The PRA has the power to make transitional directions in order to mitigate against the potential disruption that may be caused by Brexit-related changes to firms’ obligations. The directions that were published on 28 February 2019 provide various transitional relief for an interim period and delay the application of certain obligations on firms. The current proposal is that there will be a hiatus of 15 months commencing from the date of Brexit until 30 June 2020. As would be expected, the PRA has the power to extend the transition period, but this is limited to a maximum of two years and only if there were circumstances that specifically required it. Once the transitional period has expired the expectation is that all the proposed changes pursuant to the European Union (Withdrawal) Act 2018 will apply.

The effect of this is that regulated firms should, unless an exception applies, continue to comply with their pre-Brexit regulatory obligations until the end of the transition period (30 June 2020), with the intention that firms should continue to carry on as usual. In order to achieve this, firms should take a common-sense approach to interpreting the preBrexit obligations.

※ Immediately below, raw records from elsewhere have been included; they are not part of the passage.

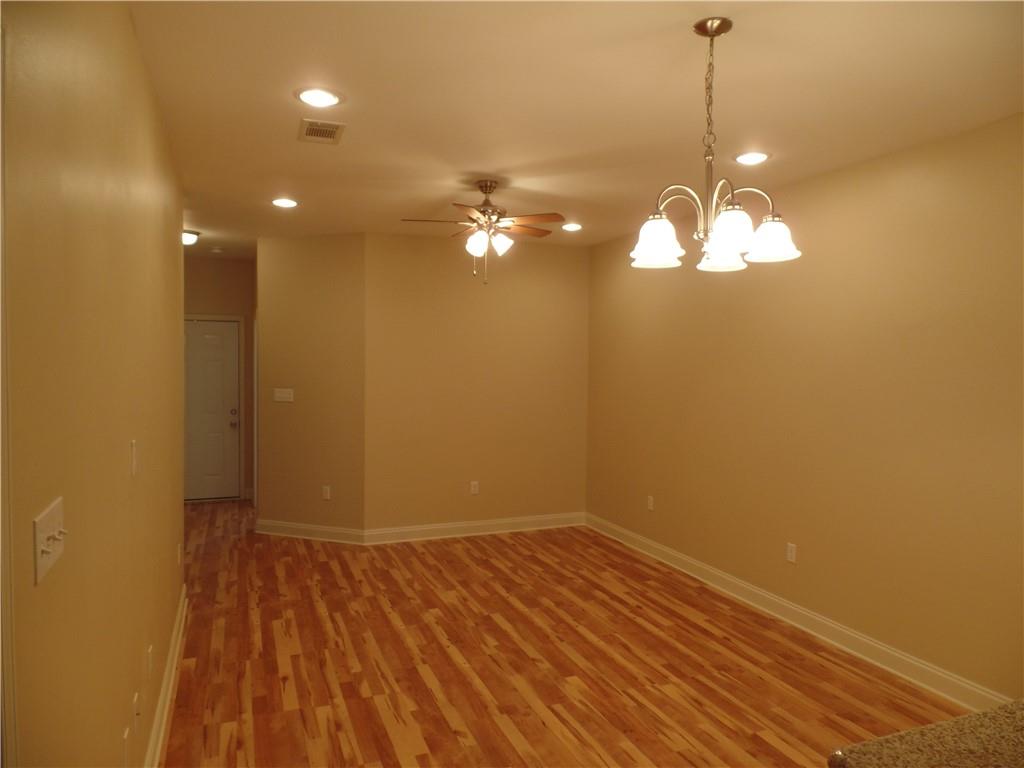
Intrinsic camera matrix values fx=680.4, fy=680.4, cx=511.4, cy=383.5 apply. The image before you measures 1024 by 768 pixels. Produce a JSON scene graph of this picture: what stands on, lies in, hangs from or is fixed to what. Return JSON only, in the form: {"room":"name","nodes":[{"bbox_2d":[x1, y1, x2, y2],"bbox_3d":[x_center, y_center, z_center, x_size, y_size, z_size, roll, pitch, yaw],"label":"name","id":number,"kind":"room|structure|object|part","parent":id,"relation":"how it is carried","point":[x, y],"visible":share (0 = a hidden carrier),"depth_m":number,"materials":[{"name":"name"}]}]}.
{"room":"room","nodes":[
{"label":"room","id":0,"kind":"room"},
{"bbox_2d":[1,0,187,765],"bbox_3d":[-1.113,0.172,1.725,0.121,2.735,6.125,0,2,-22],"label":"left wall","id":1,"kind":"structure","parent":0,"point":[174,246],"depth_m":1.63,"materials":[{"name":"paint"}]},
{"bbox_2d":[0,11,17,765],"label":"door trim","id":2,"kind":"structure","parent":1,"relation":"attached to","point":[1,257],"depth_m":1.05,"materials":[{"name":"white paint"}]},
{"bbox_2d":[32,496,66,584],"bbox_3d":[-0.853,0.288,1.270,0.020,0.112,0.203,0,2,-22],"label":"light switch","id":3,"kind":"object","parent":1,"relation":"attached to","point":[47,549],"visible":0.98,"depth_m":1.25,"materials":[{"name":"white plastic"}]},
{"bbox_2d":[122,726,129,767],"bbox_3d":[-1.182,1.137,2.084,0.008,0.120,0.072,0,2,-22],"label":"wall socket","id":4,"kind":"object","parent":1,"relation":"attached to","point":[126,736],"visible":0.98,"depth_m":2.08,"materials":[{"name":"white plastic"}]},
{"bbox_2d":[130,439,138,476],"bbox_3d":[-1.248,0.246,2.252,0.018,0.115,0.070,0,2,-22],"label":"light switch","id":5,"kind":"object","parent":1,"relation":"attached to","point":[134,446],"visible":0.97,"depth_m":2.23,"materials":[{"name":"white plastic"}]},
{"bbox_2d":[132,691,140,734],"bbox_3d":[-1.261,1.111,2.292,0.014,0.118,0.070,0,2,-22],"label":"wall socket","id":6,"kind":"object","parent":1,"relation":"attached to","point":[136,704],"visible":0.97,"depth_m":2.28,"materials":[{"name":"white plastic"}]},
{"bbox_2d":[146,644,153,677],"bbox_3d":[-1.419,1.090,2.671,0.010,0.116,0.073,0,2,-22],"label":"wall socket","id":7,"kind":"object","parent":1,"relation":"attached to","point":[149,650],"visible":0.96,"depth_m":2.65,"materials":[{"name":"white plastic"}]},
{"bbox_2d":[144,586,187,767],"bbox_3d":[-1.318,1.463,2.440,0.021,0.129,4.435,0,2,-22],"label":"baseboard","id":8,"kind":"structure","parent":1,"relation":"attached to","point":[177,644],"depth_m":3.14,"materials":[{"name":"white paint"}]},
{"bbox_2d":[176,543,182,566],"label":"wall socket","id":9,"kind":"object","parent":1,"relation":"attached to","point":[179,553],"visible":0.98,"depth_m":3.88,"materials":[{"name":"white"}]},
{"bbox_2d":[185,256,255,502],"bbox_3d":[-3.605,-0.050,7.621,1.489,2.759,0.121,0,2,-22],"label":"hallway end wall","id":10,"kind":"structure","parent":0,"point":[227,263],"depth_m":7.70,"materials":[{"name":"paint"}]},
{"bbox_2d":[184,318,239,501],"bbox_3d":[-3.574,0.312,7.650,0.900,2.021,0.110,0,2,-22],"label":"front door","id":11,"kind":"structure","parent":10,"relation":"in","point":[225,328],"depth_m":7.73,"materials":[{"name":"white paint"}]},
{"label":"doorknob","id":12,"kind":"part","parent":11,"relation":"part of","materials":[{"name":"metal"}]},
{"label":"deadbolt","id":13,"kind":"part","parent":11,"relation":"part of","materials":[{"name":"metal"}]},
{"bbox_2d":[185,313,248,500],"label":"door frame","id":14,"kind":"structure","parent":10,"relation":"attached to","point":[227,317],"depth_m":7.72,"materials":[{"name":"white paint"}]},
{"bbox_2d":[256,232,364,538],"bbox_3d":[-1.823,0.034,6.192,1.151,2.732,0.123,1,2,19],"label":"angled wall","id":15,"kind":"structure","parent":0,"point":[338,263],"depth_m":6.11,"materials":[{"name":"paint"}]},
{"bbox_2d":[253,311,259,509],"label":"door trim","id":16,"kind":"structure","parent":15,"relation":"attached to","point":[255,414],"depth_m":7.10,"materials":[{"name":"white"}]},
{"bbox_2d":[273,388,293,402],"bbox_3d":[-2.092,0.101,6.229,0.198,0.116,0.017,1,2,19],"label":"light switch","id":17,"kind":"object","parent":15,"relation":"attached to","point":[276,394],"visible":0.99,"depth_m":6.23,"materials":[{"name":"white plastic"}]},
{"bbox_2d":[252,519,364,543],"bbox_3d":[-1.855,1.335,6.164,1.174,0.130,0.019,1,2,20],"label":"baseboard","id":18,"kind":"structure","parent":15,"relation":"attached to","point":[285,530],"depth_m":6.15,"materials":[{"name":"white paint"}]},
{"bbox_2d":[322,485,330,499],"bbox_3d":[-1.670,0.976,6.109,0.071,0.116,0.008,1,2,20],"label":"wall socket","id":19,"kind":"object","parent":15,"relation":"attached to","point":[327,495],"visible":0.99,"depth_m":6.11,"materials":[{"name":"white plastic"}]},
{"bbox_2d":[366,231,588,535],"bbox_3d":[-0.276,0.041,6.402,2.169,2.749,0.123,0,2,-22],"label":"back wall","id":20,"kind":"structure","parent":0,"point":[571,257],"depth_m":6.29,"materials":[{"name":"paint"}]},
{"bbox_2d":[469,481,478,494],"bbox_3d":[-0.348,0.963,6.289,0.073,0.119,0.009,0,2,-22],"label":"wall socket","id":21,"kind":"object","parent":20,"relation":"attached to","point":[475,482],"visible":0.99,"depth_m":6.29,"materials":[{"name":"white plastic"}]},
{"bbox_2d":[364,512,583,544],"bbox_3d":[-0.280,1.342,6.358,2.159,0.131,0.022,0,2,-22],"label":"baseboard","id":22,"kind":"structure","parent":20,"relation":"attached to","point":[516,521],"depth_m":6.31,"materials":[{"name":"white paint"}]},
{"bbox_2d":[159,497,968,767],"bbox_3d":[-0.579,1.550,3.603,5.164,0.101,10.637,0,2,-22],"label":"floor","id":23,"kind":"structure","parent":0,"point":[774,749],"depth_m":3.63,"materials":[{"name":"brown wood"}]},
{"bbox_2d":[826,699,1023,767],"bbox_3d":[1.287,0.721,0.941,1.232,0.051,1.053,0,2,-22],"label":"countertop","id":24,"kind":"structure","parent":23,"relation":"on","point":[1012,726],"depth_m":1.27,"materials":[{"name":"stone"}]},
{"bbox_2d":[128,0,1023,258],"bbox_3d":[-0.588,-1.297,3.565,5.082,0.102,10.731,0,2,-22],"label":"ceiling","id":25,"kind":"structure","parent":0,"point":[677,37],"depth_m":2.90,"materials":[{"name":"paint"}]},
{"bbox_2d":[182,229,199,245],"bbox_3d":[-2.945,-1.303,6.111,0.259,0.115,0.254,0,2,-22],"label":"ceiling light","id":26,"kind":"object","parent":25,"relation":"attached to","point":[187,237],"visible":0.58,"depth_m":6.06,"materials":[{"name":"white glass"}]},
{"bbox_2d":[209,246,222,253],"bbox_3d":[-3.028,-1.370,6.972,0.136,0.044,0.140,0,2,-22],"label":"smoke detector","id":27,"kind":"object","parent":25,"relation":"attached to","point":[217,250],"visible":0.99,"depth_m":6.93,"materials":[{"name":"white"}]},
{"bbox_2d":[271,197,297,207],"bbox_3d":[-1.626,-1.295,4.873,0.205,0.010,0.206,0,2,-22],"label":"recessed light","id":28,"kind":"object","parent":25,"relation":"in","point":[289,203],"visible":0.99,"depth_m":4.86,"materials":[{"name":"white glass"}]},
{"bbox_2d":[295,87,341,107],"bbox_3d":[-0.832,-1.229,2.929,0.207,0.009,0.207,0,2,-22],"label":"recessed light","id":29,"kind":"object","parent":25,"relation":"in","point":[327,97],"visible":0.99,"depth_m":2.91,"materials":[{"name":"white glass"}]},
{"bbox_2d":[297,118,345,143],"bbox_3d":[-0.945,-1.240,3.355,0.206,0.011,0.321,0,2,-22],"label":"air vent","id":30,"kind":"object","parent":25,"relation":"in","point":[314,128],"visible":0.99,"depth_m":3.34,"materials":[{"name":"metal"}]},
{"bbox_2d":[400,179,565,285],"bbox_3d":[-0.178,-0.942,4.294,1.028,0.652,1.024,0,2,-22],"label":"ceiling fan","id":31,"kind":"object","parent":25,"relation":"hanging from","point":[486,209],"visible":0.99,"depth_m":4.22,"materials":[{"name":"metal"}]},
{"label":"shade","id":32,"kind":"part","parent":31,"relation":"part of","materials":[{"name":"white glass"}]},
{"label":"motor housing","id":33,"kind":"part","parent":31,"relation":"part of","materials":[{"name":"metal"}]},
{"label":"shades","id":34,"kind":"part","parent":31,"relation":"part of","materials":[{"name":"white glass"}]},
{"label":"shade","id":35,"kind":"part","parent":31,"relation":"part of","materials":[{"name":"white glass"}]},
{"bbox_2d":[561,222,582,231],"bbox_3d":[0.498,-1.302,5.647,0.192,0.019,0.192,0,2,-22],"label":"recessed light","id":36,"kind":"object","parent":25,"relation":"in","point":[571,226],"visible":0.99,"depth_m":5.63,"materials":[{"name":"white glass"}]},
{"bbox_2d":[630,18,800,271],"bbox_3d":[0.661,-0.795,2.286,0.550,0.779,0.549,0,2,-22],"label":"chandelier","id":37,"kind":"object","parent":25,"relation":"hanging from","point":[711,33],"visible":1,"depth_m":2.25,"materials":[{"name":"metal"}]},
{"bbox_3d":[0.475,-0.480,2.276,0.165,0.135,0.164,0,2,-22],"label":"shade","id":38,"kind":"part","parent":37,"relation":"part of","materials":[{"name":"white glass"}]},
{"bbox_3d":[0.734,-0.484,2.410,0.163,0.129,0.164,0,2,-22],"label":"shade","id":39,"kind":"part","parent":37,"relation":"part of","materials":[{"name":"white glass"}]},
{"bbox_3d":[0.696,-0.487,2.179,0.157,0.130,0.156,0,2,-22],"label":"shade","id":40,"kind":"part","parent":37,"relation":"part of","materials":[{"name":"white glass"}]},
{"bbox_3d":[0.855,-0.480,2.259,0.161,0.126,0.158,0,2,-22],"label":"shade","id":41,"kind":"part","parent":37,"relation":"part of","materials":[{"name":"white glass"}]},
{"bbox_2d":[734,151,769,164],"bbox_3d":[1.307,-1.227,3.706,0.206,0.009,0.207,0,2,-22],"label":"recessed light","id":42,"kind":"object","parent":25,"relation":"in","point":[757,155],"visible":0.99,"depth_m":3.69,"materials":[{"name":"white glass"}]},
{"bbox_2d":[585,112,1023,707],"bbox_3d":[2.133,0.169,3.444,0.121,2.739,7.506,0,2,-22],"label":"right wall","id":43,"kind":"structure","parent":0,"point":[666,543],"depth_m":3.82,"materials":[{"name":"paint"}]},
{"bbox_2d":[647,495,654,510],"bbox_3d":[1.160,1.001,5.701,0.010,0.118,0.073,0,2,-22],"label":"wall socket","id":44,"kind":"object","parent":43,"relation":"attached to","point":[651,500],"visible":0.99,"depth_m":5.69,"materials":[{"name":"white plastic"}]},
{"bbox_2d":[786,542,796,563],"bbox_3d":[1.749,1.058,4.262,0.008,0.117,0.071,0,2,-22],"label":"wall socket","id":45,"kind":"object","parent":43,"relation":"attached to","point":[789,553],"visible":0.99,"depth_m":4.26,"materials":[{"name":"white plastic"}]},
{"bbox_2d":[583,513,1010,715],"bbox_3d":[1.739,1.445,4.218,0.017,0.123,5.539,0,2,-22],"label":"baseboard","id":46,"kind":"structure","parent":43,"relation":"attached to","point":[861,640],"depth_m":3.97,"materials":[{"name":"white paint"}]}
]}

All regulated firms should be aware of the directions (which will apply without firms having to take any action to benefit from the transitional relief) but should note that the guidance relating to it is nonbinding and can be amended and that, in the event of inconsistency between the two, the direction prevails over the guidance. The directions also contain a list of areas that are outside of scope, as well as a number of specific transitional provisions. There is also a helpful table summarising the areas where transitional relief is being provided to the temporary permissions regime and supervised run-off regime firms.

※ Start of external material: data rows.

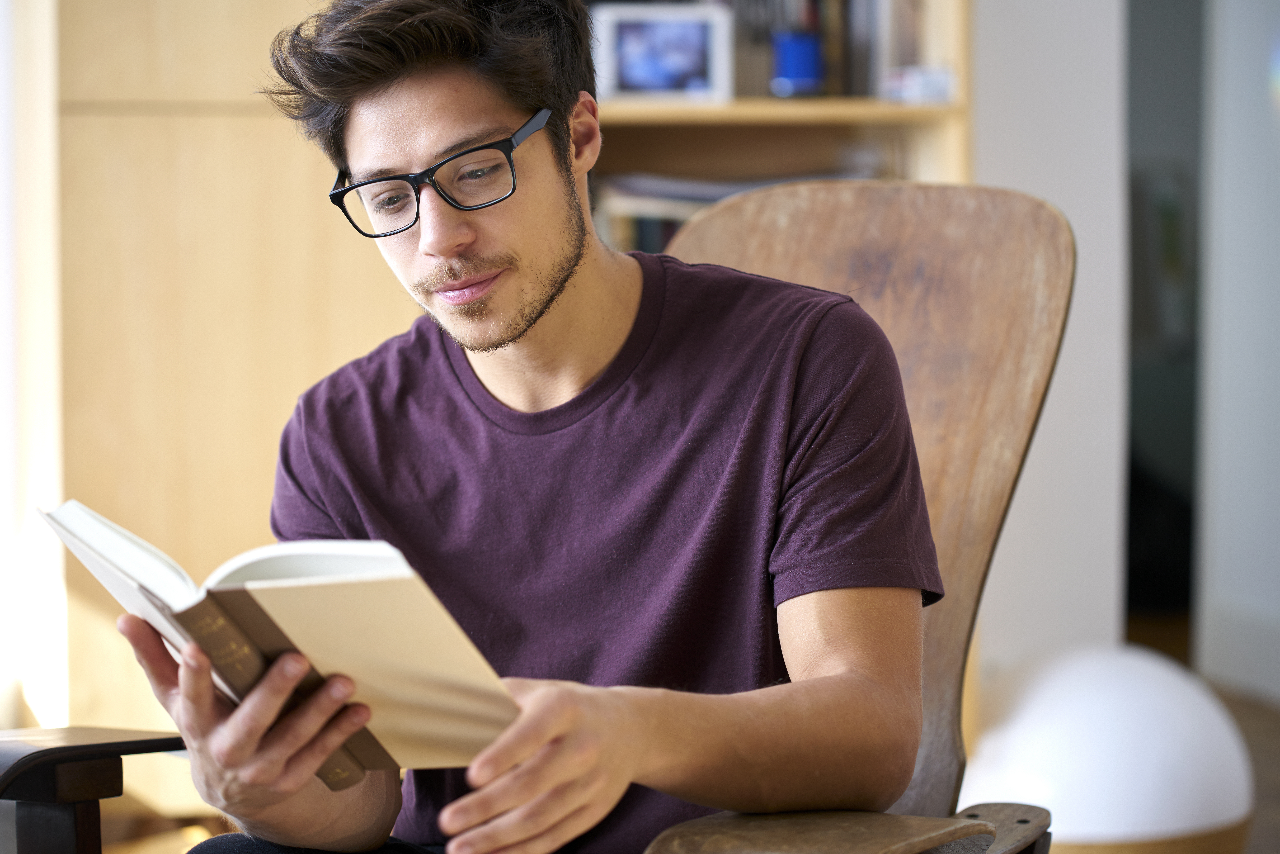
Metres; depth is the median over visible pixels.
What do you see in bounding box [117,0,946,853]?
man
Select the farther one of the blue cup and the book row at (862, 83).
the book row at (862, 83)
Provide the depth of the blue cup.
4.70 m
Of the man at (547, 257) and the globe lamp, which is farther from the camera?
the globe lamp
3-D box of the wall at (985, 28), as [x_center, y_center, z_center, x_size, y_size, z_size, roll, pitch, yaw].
[0.312,-0.789,5.261,1.200,2.644,0.296,-1,4,-8]
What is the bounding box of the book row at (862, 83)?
[722,0,923,100]
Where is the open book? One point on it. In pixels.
(354, 640)
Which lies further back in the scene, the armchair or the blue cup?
the blue cup
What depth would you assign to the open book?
2.03 m
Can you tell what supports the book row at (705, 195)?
in the bookshelf
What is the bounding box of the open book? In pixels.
[31,497,525,779]
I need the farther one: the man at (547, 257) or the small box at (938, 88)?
the small box at (938, 88)
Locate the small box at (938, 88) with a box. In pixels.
[880,65,954,104]
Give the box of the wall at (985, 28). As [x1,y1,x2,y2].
[974,0,1129,675]
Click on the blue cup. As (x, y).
(802, 70)
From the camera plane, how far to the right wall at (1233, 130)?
6.12 m
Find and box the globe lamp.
[957,640,1257,853]
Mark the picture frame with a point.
(619, 83)
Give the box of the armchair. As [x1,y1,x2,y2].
[0,176,1084,853]
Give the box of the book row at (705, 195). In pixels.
[592,167,871,253]
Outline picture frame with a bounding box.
[590,4,734,104]
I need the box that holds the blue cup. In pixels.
[770,28,825,96]
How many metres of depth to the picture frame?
4.67 m
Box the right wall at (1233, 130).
[1195,0,1279,703]
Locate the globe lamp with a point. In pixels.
(1136, 693)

A copy of the PRA’s1 and BoE’s2 near-final guidance and the FCA’s3 recent policy statement on the same point can be accessed online.

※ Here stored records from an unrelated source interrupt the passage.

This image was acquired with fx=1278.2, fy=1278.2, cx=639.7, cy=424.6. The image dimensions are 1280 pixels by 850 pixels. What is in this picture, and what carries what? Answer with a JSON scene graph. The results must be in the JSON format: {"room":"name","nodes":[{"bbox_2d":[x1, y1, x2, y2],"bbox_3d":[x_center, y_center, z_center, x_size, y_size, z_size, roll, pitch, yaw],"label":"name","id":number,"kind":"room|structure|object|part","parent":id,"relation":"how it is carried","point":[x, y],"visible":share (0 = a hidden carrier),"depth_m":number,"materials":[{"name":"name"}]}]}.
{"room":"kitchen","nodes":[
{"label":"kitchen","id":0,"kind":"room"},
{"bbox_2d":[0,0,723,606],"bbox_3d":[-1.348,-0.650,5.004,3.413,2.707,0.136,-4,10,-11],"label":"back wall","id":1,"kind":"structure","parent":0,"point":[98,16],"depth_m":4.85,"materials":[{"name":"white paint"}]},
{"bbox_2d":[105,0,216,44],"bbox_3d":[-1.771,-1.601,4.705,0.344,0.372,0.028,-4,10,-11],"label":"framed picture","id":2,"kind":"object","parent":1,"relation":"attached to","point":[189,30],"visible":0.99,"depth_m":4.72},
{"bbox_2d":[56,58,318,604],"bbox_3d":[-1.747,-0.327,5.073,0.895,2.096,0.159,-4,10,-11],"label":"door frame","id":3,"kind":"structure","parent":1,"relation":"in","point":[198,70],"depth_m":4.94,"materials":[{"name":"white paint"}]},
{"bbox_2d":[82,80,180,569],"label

Australia: Damage Time – Globe Church Incorporated v Allianz Australia Insurance Ltd

In Globe Church Incorporated v Allianz Australia Insurance Ltd4, the New South Wales Court of Appeal confirmed that, in determining a limitation period under a first party insurance policy, time starts to run when the relevant damage occurs.


Between 8 June 2007 and 31 March 2008, the plaintiff allegedly suffered property damage to a church building and its contents caused by rainwater and flooding. The plaintiff first made a claim in respect of the damage under an Industrial Special Risks Insurance Policy (Policy) in 2009. The insurers denied liability under the Policy in 2011.

In 2016, the plaintiff commenced proceedings in the Supreme Court of New South Wales against the insurers alleging that their denials of cover were in breach of the Policy. The insurers argued that the claim was statute-barred by reason of s14(1) of the Limitation Act 1969 (NSW), having been brought more than 6 years after the damage occurred. The primary judge ordered that the issue as to when the limitation period started to run should be referred to the New South Wales Court of Appeal.

Court of Appeal decision

The plaintiffs argued that time started to run from the point at which insurers denied indemnity, and thereby breached the terms of the Policy. The insurers, however, argued that the obligation to pay accrued immediately upon the happening of property damage, notwithstanding that the claim (and subsequent denial of cover) occurred at a later date.

In a 3:2 decision, the majority of the Court of Appeal (Bathurst CJ, Beazley P and Ward JA) held that, in line with long-standing English authority and intermediate appellate Australian authority, the cause of action under a first party policy of insurance accrues upon the happening of the insured event (i.e. when the damage occurs).

The minority (Meagher JA and Leeming JA) considered that the question turned on content of the insurers’ payment obligations under the Policy and held that this could not be determined in the absence of further facts.